General
- Category: Sulfate mineral
- Formula: Fe^{3+}(SO_{4})Cl·6(H_{2}O)
- IMA symbol: Xit
- Strunz classification: 7.DC.20
- Crystal system: Monoclinic
- Crystal class: Prismatic (2/m) (same H-M symbol)
- Space group: P2_{1}/a
- Unit cell: a = 14.1 Å, b = 6.9 Å c = 10.67 Å; β = 111.26°; Z = 4

Identification
- Formula mass: 313.47 g/mol
- Color: Green; yellow green
- Crystal habit: Acicular
- Cleavage: Uncertain / indistinct
- Fracture: Conchoidal to uneven
- Mohs scale hardness: 2.5 - 3
- Luster: Vitreous
- Streak: Yellow
- Diaphaneity: Transparent to translucent
- Specific gravity: 1.99
- Optical properties: Biaxial (-)
- Refractive index: nα = 1.536 nβ = 1.570 nγ = 1.628
- Birefringence: 0.092
- Pleochroism: Colorless (x) to pale yellow (y) to light greenish yellow (z)
- 2V angle: Measured: 77°
- Dispersion: r > v

= Xitieshanite =

Sulfate mineral

Xitieshanite is a hydrous iron sulfate–chloride mineral with chemical formula: Fe^{3+}(SO_{4})Cl·6(H_{2}O).
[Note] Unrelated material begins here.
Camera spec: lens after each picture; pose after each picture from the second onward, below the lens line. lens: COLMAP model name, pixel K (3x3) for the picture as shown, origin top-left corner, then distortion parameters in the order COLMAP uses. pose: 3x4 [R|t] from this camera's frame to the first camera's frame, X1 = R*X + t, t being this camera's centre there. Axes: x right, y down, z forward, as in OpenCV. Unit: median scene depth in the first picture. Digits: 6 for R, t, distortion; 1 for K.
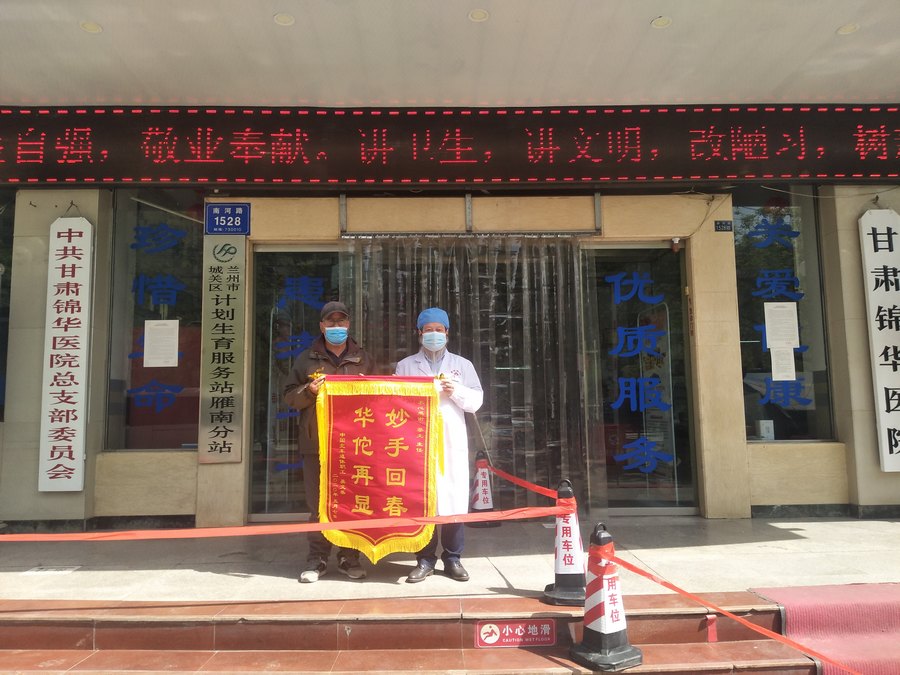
lens RADIAL K [[675.6, 0, 447.9], [0, 675.6, 339.4], [0, 0, 1]] dist [0.056442, -0.080205]
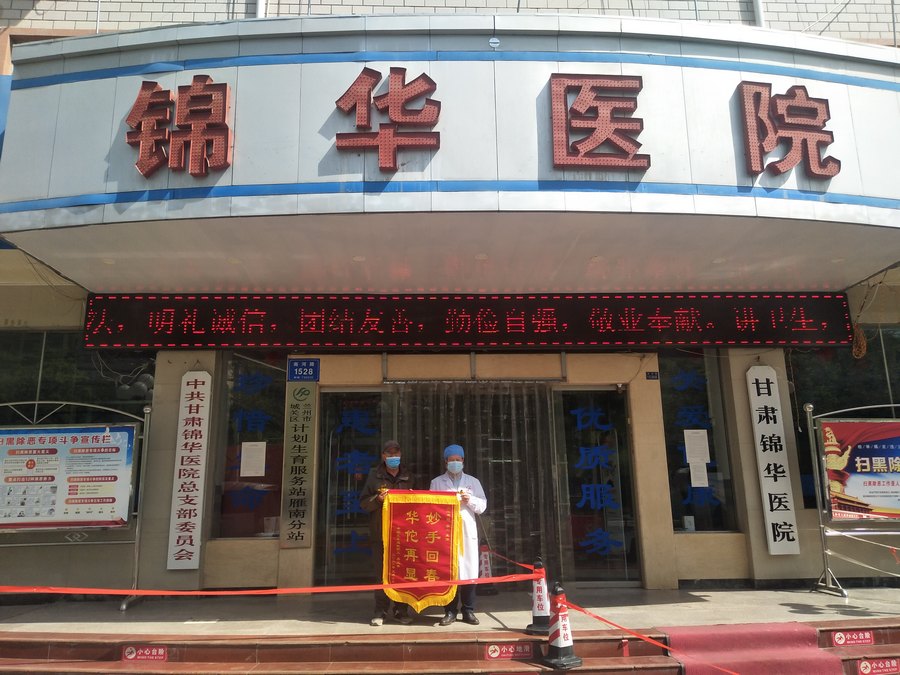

It was discovered in 1983 and named for the discovery location of Xitieshan lead/zinc ore deposit in the Qinghai Province, China. It was approved by the IMA in the year of its discovery. The mineral has also been reported in 2005 from acid mine drainage from a coal mine in Green Valley, Vigo County, Indiana.

== Properties ==
Xitieshanite mainly consists of oxygen (56.14%) and iron (17.82%), but otherwise contains chlorine (11.31%), sulphur (10.23%) and hydrogen (4.50%). This mineral grown in lead-zinc mines, in the oxidation zone of it. Xitieshanite is a pleochroic mineral, which is an optical phenomenon, meaning the mineral appears as if it's changing colors depending on the axis it is being inspected at. On the X axis it appears as it's colorless, while it looks pale yellow if viewed on the Y axis, and light greenish yellow on the Z axis. It doesn't show any radioactive properties whatsoever.